» Texto do documento:

▬▬▬▬▬▬

Robinson Crusoé de volta à ilha
De Curitiba
Desta vez, o herói e seu amigo Sexta-Feira deparam-se com os problemas da cidade grande e são desafiados a lidar com prédios e avenidas, trânsito e muita gente
Robinson Crusoé teve sua imagem marcada como o solitário perdido numa ilha. Imagine-se ele voltando três séculos depois para o mesmo cenário onde viveu suas aventuras, acompanhado do fiel criado Sexta-Feira. Os dois, estranhos e intrusos no tempo, em vão buscam o reconhecimento do local. Onde estão as palmeiras, as árvores frutíferas, as plantas rastejantes, os animais? Encontram somente prédios, avenidas, problemas de uma cidade grande.
A novidade a princípio encanta Robinson, mas aos poucos ele começa a perceber uma estranha solidão, muito diferente daquela que o acometia quando estava sozinho. Ele, agora, é um homem moderno, talhado pela sensibilidade do escritor argentino Julio Cortázar, e levado ao palco pelo Grupo Resistência de Teatro no espetáculo Adeus, Robinson.

▬▬▬▬▬▬

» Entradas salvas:
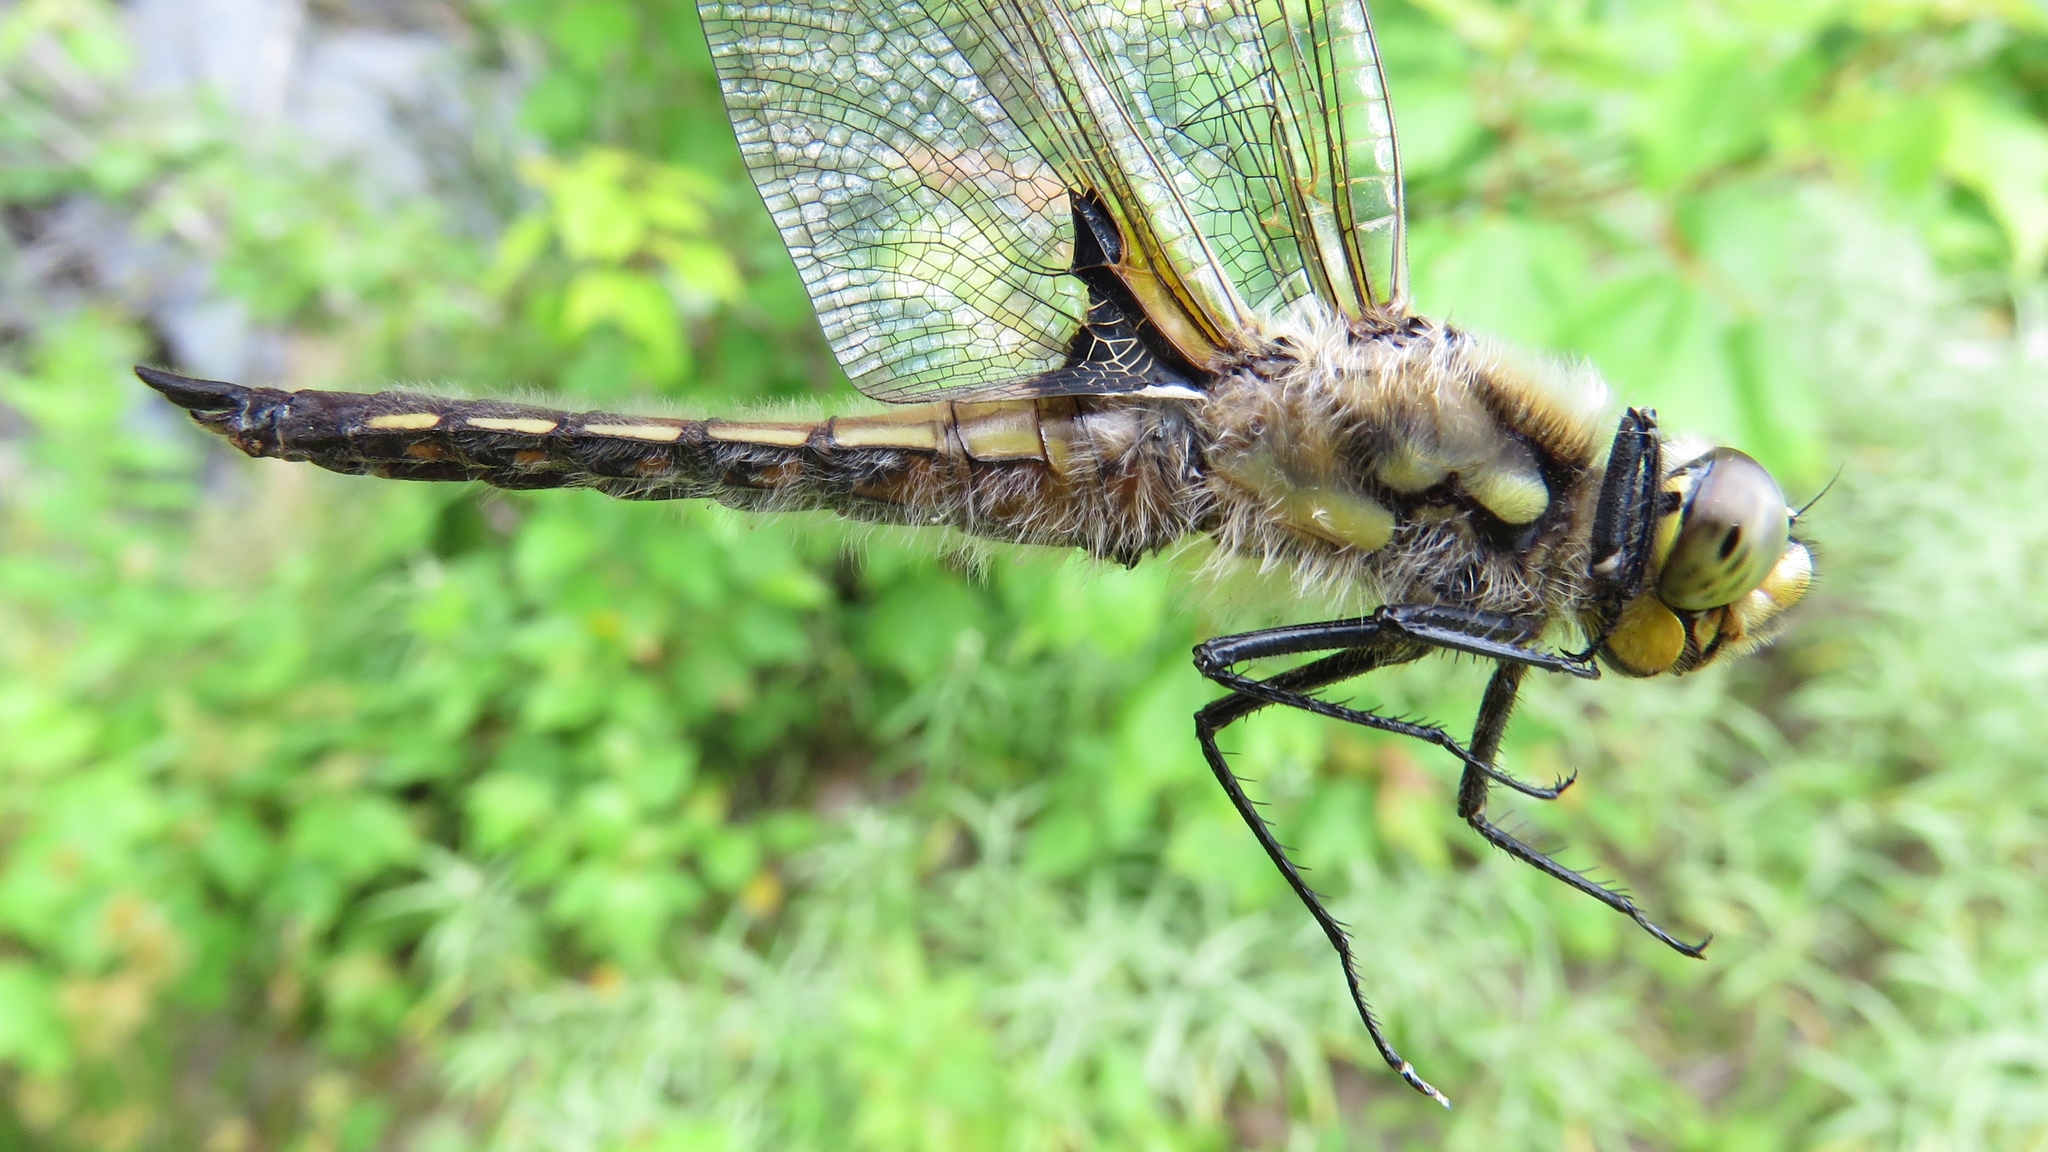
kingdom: Animalia
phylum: Arthropoda
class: Insecta
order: Odonata
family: Libellulidae
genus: Libellula
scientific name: Libellula quadrimaculata
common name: Four-spotted chaser
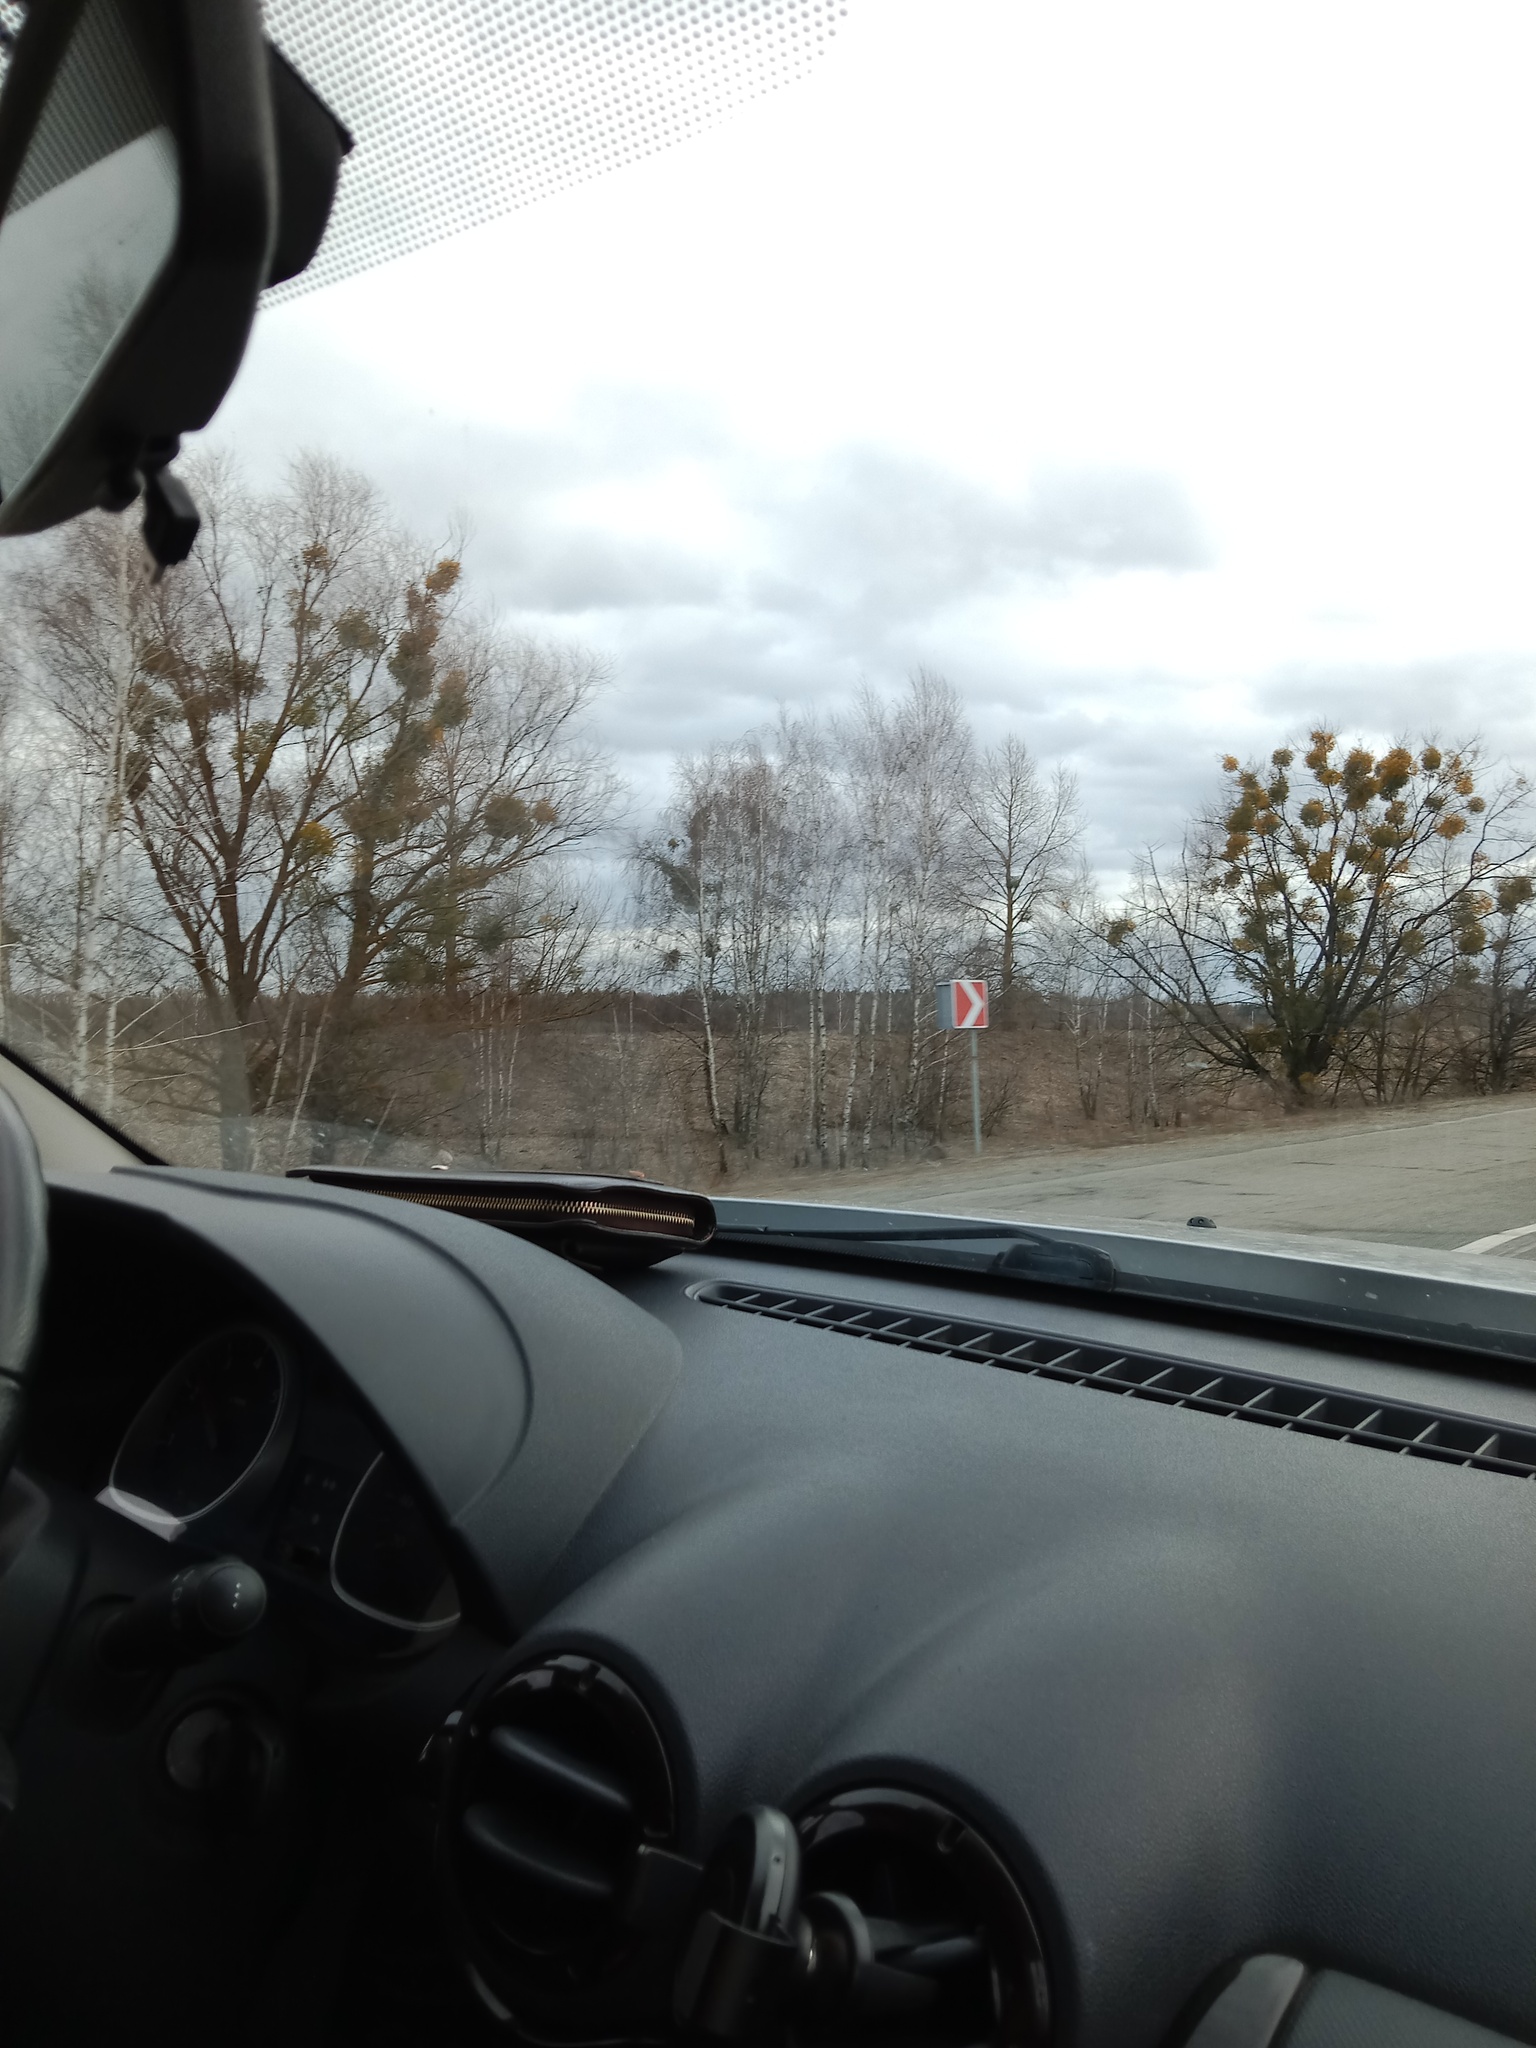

▬▬▬▬▬▬

» Tarefa proposta 1: No texto sobre Robinson Crusoé, qual grupo levou ao palco o espetáculo Adeus, Robinson?
» Tarefa proposta 2: Reproduza do texto sobre Robinson Crusoé o trecho que se inicia nas palavras que contêm "A novidade a" e vai até "espetáculo Adeus, Robinson.".

» Campo de resposta 1: O Grupo Resistência de Teatro.

» Campo de resposta 2:
A novidade a princípio encanta Robinson, mas aos poucos ele começa a perceber uma estranha solidão, muito diferente daquela que o acometia quando estava sozinho. Ele, agora, é um homem moderno, talhado pela sensibilidade do escritor argentino Julio Cortázar, e levado ao palco pelo Grupo Resistência de Teatro no espetáculo Adeus, Robinson.